What to work on
1 – List every line of the records that contains the word "from", matching case exactly.
2 – Pick up the forum thread on infant baptism after its last sentence and continue it.

(Beginning of Document excerpt)

Lynnie, many of us were baptized as infants in liberal mainline churches with unbelieving parents. We (my husband and I) have never been asked to be rebaptized because we were told that baptism relies on God's faithfulness and not that of the humans involved. I am satisfied with God's sovereign ability to plan the events of my life and that my baptism was valid from HIS point of view.


----------



## Osage Bluestem (Apr 3, 2010)

I have a feeling that paedo baptism is a leftover practice from the idea of baptismal regeneration. I don't know who is at fault for that, but that is the only way it is really consistant. The way I am starting to see it is that for calvinistic soterilogy to be consistant believers baptism is the only way. Macarthur brought that point up in his debate against Sproul.


----------



## Marrow Man (Apr 3, 2010)

DD2009 said:


> I have a feeling that paedo baptism is a leftover practice from the idea of baptismal regeneration. I don't know who is at fault for that, but that is the only way it is really consistant. The way I am starting to see it is that for calvinistic soterilogy to be consistant believers baptism is the only way. Macarthur brought that point up in his debate against Sproul.

(End of Document excerpt)
(Beginning of Given data)

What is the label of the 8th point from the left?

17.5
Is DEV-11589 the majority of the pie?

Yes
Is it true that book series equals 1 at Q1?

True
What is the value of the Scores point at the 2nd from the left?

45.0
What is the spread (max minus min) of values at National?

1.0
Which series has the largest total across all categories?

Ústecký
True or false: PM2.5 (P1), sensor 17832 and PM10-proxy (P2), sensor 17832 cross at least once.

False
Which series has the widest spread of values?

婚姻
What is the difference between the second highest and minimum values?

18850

(End of Given data)

Answers per task
1 –
What is the label of the 8th point from the left?
What is the value of the Scores point at the 2nd from the left?

2 –
That may be the way you "feel," David, but that is completely wrong. You know full well that no Reformed paedo holds to anything close to baptismal regeneration. The Reformed practice (e.g., in Geneva) was radically different from the Roman Catholic practice of the day, which involved not only baptismal regeneration, but blessing of the water, exorcism of the child, the admittance of godparents, private services, etc. In fact, there is one case in the records of Geneva during the time of Calvin where a father was disciplined for whisking away his child in secrecy to another (Roman Catholic) city for a baptism; although the child had received a Reformed baptism in Geneva, he did not "feel" it was valid precisely because it was so radically different, and wanted to cover his bases by getting the child baptized in the RC manner instead.

The only similarities I see between Roman Catholic infant baptism and Reformed infant baptism are the use of water and the subjects. But the same could be said for Mormons (or insert your favorite cult) and Baptists, since both of those groups use water and baptize adults only. But that would be a dumb argument on my part -- similarity does not imply "sameness," and it is a logical fallacy to insist that it does.

I would encourage you to read the sections in Calvin's _Institutes_ on infant baptism, found in book 4. Most of the questions and concerns you have expressed have been dealt with long ago. You may not find the answers satisfactory, but it should be comforting to know that the questions have been raised and dealt with by men far wiser than you or I.


----------



## Osage Bluestem (Apr 3, 2010)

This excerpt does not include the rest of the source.